-- PROBLEM --
Quote the lines of data below, starting with the line that contains "Anunț dezinsecție terestră 28.07.2026" and going on through the line that contains "Localizare Bucovăț", both included, and nothing else.

[Opening EXTRACTED DATA section]

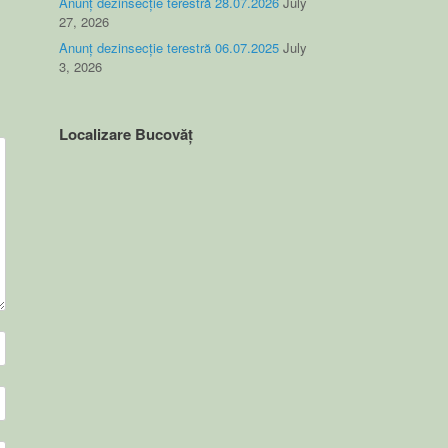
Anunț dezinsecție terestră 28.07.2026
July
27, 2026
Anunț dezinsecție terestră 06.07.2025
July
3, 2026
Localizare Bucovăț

[Closing EXTRACTED DATA section]
[Opening EXTRACTED DATA section]

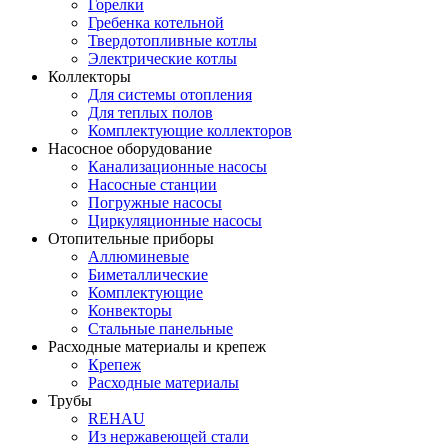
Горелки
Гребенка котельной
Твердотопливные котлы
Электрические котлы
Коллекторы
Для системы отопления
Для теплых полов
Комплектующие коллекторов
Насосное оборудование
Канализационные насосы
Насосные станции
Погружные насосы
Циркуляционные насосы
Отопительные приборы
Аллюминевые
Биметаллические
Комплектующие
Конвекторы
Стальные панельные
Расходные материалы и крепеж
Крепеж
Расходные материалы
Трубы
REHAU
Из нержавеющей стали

[Closing EXTRACTED DATA section]
[Opening EXTRACTED DATA section]

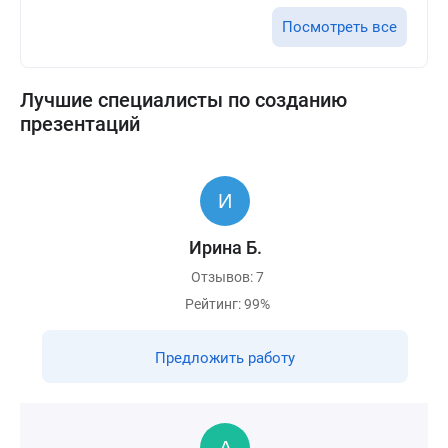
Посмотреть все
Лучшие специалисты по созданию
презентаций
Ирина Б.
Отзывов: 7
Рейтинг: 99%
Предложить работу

[Closing EXTRACTED DATA section]

-- EXERCISE OUTPUT --
Anunț dezinsecție terestră 28.07.2026
July
27, 2026
Anunț dezinsecție terestră 06.07.2025
July
3, 2026
Localizare Bucovăț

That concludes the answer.